Alternatives to Ordinal Logistic Regression
If the idea of proportional odds doesn’t hold, you can use other models, such as
- Partial Proportional Odds Model: The partial proportional odds model lets some violations of the proportional odds rule happen.
- Generalized Ordered Logit Model: This model doesn’t assume that the odds are proportional for each pair of groups that are next to each other.
- Multinomial Logistic Regression: This type of regression can be used if the answer variable is not in a certain order.
Ordinal Logistic Regression in python
To implement Ordinal Logistic Regression in Python, the statsmodels
library provides the necessary tools. While statsmodels
does not directly support ordinal logistic regression, we can use the OrderedModel
class, which implements the proportional odds model.
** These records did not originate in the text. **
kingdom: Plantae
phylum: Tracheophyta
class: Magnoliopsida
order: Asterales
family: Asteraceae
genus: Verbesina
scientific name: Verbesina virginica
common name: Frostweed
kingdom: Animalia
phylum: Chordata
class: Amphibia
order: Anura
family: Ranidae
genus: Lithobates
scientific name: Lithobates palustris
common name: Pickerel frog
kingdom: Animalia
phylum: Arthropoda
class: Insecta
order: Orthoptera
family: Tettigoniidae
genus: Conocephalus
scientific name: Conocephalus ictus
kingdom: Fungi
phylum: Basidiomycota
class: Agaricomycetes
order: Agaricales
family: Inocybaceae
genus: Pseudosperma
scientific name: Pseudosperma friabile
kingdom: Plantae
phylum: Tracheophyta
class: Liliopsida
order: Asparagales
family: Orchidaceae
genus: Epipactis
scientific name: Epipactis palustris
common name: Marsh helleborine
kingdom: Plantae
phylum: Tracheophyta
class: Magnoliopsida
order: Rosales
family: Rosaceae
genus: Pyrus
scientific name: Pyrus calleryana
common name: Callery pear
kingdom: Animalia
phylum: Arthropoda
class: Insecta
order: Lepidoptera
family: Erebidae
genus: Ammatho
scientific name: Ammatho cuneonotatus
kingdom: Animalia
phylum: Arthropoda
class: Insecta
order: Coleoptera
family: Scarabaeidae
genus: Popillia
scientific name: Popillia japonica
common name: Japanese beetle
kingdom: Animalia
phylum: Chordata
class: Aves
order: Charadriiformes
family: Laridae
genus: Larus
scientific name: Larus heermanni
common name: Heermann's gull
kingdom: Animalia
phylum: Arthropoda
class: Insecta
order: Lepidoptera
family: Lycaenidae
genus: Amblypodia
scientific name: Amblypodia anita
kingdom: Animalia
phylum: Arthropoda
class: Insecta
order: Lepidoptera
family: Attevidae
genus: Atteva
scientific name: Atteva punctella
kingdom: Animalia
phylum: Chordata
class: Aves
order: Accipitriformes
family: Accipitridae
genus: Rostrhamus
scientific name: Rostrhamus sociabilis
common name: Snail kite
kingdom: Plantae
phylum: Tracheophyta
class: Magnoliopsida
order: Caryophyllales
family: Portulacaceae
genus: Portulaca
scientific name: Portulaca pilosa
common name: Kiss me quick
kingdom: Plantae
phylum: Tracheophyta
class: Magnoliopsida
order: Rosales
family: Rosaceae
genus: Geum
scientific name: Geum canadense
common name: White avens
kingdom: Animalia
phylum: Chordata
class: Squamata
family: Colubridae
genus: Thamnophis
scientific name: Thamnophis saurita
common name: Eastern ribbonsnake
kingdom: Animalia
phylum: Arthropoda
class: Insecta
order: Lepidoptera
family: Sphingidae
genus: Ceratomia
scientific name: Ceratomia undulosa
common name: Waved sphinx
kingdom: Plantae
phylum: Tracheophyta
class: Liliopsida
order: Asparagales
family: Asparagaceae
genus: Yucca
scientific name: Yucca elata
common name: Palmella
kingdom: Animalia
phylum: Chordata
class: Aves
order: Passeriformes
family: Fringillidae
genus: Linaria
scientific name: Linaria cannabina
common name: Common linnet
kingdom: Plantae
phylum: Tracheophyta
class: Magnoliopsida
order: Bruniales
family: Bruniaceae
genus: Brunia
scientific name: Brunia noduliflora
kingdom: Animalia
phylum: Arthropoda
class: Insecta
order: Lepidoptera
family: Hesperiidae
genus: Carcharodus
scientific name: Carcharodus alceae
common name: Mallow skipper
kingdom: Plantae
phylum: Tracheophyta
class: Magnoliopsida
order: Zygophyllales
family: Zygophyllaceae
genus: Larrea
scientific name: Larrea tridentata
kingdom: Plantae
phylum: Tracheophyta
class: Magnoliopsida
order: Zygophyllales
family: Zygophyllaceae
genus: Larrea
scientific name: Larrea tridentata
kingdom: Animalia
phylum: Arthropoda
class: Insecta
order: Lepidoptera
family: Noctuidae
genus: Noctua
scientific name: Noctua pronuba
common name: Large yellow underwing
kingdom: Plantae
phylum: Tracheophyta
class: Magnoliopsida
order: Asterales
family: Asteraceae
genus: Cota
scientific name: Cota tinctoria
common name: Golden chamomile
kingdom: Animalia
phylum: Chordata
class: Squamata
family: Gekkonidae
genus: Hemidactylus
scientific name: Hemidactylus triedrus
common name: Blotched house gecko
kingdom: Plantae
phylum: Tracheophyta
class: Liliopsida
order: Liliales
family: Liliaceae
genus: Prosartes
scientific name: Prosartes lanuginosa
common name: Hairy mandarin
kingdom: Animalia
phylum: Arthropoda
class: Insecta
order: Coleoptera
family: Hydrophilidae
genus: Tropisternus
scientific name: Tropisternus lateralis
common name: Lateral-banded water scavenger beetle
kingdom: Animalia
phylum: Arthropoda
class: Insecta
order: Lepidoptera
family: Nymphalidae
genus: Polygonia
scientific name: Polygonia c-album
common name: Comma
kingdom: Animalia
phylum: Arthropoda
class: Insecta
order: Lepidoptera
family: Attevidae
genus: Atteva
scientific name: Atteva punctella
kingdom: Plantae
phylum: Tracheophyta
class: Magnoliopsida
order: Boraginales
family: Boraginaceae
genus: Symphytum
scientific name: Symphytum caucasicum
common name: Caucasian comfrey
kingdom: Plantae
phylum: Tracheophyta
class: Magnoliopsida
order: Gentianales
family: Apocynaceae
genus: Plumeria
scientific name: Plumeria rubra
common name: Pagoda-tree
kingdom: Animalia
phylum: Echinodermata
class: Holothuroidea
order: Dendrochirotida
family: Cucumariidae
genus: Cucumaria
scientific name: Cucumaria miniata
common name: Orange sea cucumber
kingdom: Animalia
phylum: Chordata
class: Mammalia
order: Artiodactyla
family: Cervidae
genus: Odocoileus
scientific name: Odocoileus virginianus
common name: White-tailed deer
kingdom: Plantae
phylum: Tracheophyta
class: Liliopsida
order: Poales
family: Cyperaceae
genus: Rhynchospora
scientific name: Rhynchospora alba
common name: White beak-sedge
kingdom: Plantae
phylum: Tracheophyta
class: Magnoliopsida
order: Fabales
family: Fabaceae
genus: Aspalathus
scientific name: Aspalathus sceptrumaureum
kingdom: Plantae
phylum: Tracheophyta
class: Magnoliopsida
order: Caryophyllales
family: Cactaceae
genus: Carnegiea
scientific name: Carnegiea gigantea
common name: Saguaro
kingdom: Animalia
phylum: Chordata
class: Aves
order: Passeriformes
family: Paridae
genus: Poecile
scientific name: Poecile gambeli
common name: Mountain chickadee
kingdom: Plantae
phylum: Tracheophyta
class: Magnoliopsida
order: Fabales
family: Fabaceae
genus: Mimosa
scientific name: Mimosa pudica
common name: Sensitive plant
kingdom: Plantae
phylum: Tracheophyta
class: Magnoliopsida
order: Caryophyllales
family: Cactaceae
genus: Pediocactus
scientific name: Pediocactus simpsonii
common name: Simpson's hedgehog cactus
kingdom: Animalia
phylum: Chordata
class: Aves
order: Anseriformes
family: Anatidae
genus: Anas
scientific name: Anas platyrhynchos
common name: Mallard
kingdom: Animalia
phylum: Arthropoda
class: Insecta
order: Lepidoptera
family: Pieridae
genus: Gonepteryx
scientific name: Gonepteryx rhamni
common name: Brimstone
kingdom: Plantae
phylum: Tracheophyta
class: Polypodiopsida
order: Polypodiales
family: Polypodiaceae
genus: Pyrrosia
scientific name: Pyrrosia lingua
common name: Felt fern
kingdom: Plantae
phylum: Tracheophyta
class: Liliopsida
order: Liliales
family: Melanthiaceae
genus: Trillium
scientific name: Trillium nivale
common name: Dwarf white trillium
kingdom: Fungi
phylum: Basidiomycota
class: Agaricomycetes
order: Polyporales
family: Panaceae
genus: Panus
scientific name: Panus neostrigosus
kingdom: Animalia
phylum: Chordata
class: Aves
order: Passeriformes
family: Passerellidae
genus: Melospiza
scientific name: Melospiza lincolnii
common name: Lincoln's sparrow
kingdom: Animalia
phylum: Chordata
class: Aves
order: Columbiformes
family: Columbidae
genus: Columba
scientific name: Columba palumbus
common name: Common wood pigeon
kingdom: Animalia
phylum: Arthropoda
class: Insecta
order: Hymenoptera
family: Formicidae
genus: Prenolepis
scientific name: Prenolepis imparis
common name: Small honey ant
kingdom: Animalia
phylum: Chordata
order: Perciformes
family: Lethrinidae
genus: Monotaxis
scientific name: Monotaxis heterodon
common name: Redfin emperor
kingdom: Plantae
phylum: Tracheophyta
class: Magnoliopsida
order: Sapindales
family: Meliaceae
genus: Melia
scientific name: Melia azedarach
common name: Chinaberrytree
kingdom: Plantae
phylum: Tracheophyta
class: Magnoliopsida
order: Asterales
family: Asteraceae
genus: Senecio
Here is an example implementation:
import pandas as pd
import statsmodels.api as sm
from statsmodels.miscmodels.ordinal_model import OrderedModel
# Example data: assume a dataset with one ordinal dependent variable and two independent variables
data = pd.DataFrame({
'education': [1, 2, 3, 4, 2, 1, 3, 4, 2, 3],
'income': [30, 60, 40, 80, 55, 45, 70, 100, 65, 85],
'age': [25, 45, 35, 50, 40, 30, 50, 60, 45, 55]
})
# Define the dependent variable (ordinal)
y = data['education']
# Define the independent variables
X = data[['income', 'age']]
# Add a constant for the intercept
X = sm.add_constant(X)
# Fit the ordinal logistic regression model
model = OrderedModel(y, X, distr='logit')
result = model.fit()
# Display the results
print(result.summary())
In conclusion
Ordinal Logistic Regression is a strong way to look at results that are ordered into categories. OLR can help make predictions when the dependent variable has a meaningful order but not a consistent space between categories. It does this by modeling the cumulative odds of being in a certain category or lower.
OLR is a strong and widely used tool in many fields, from social studies to healthcare, as long as certain assumptions are met. The proportional odds assumption is one of the most important of these.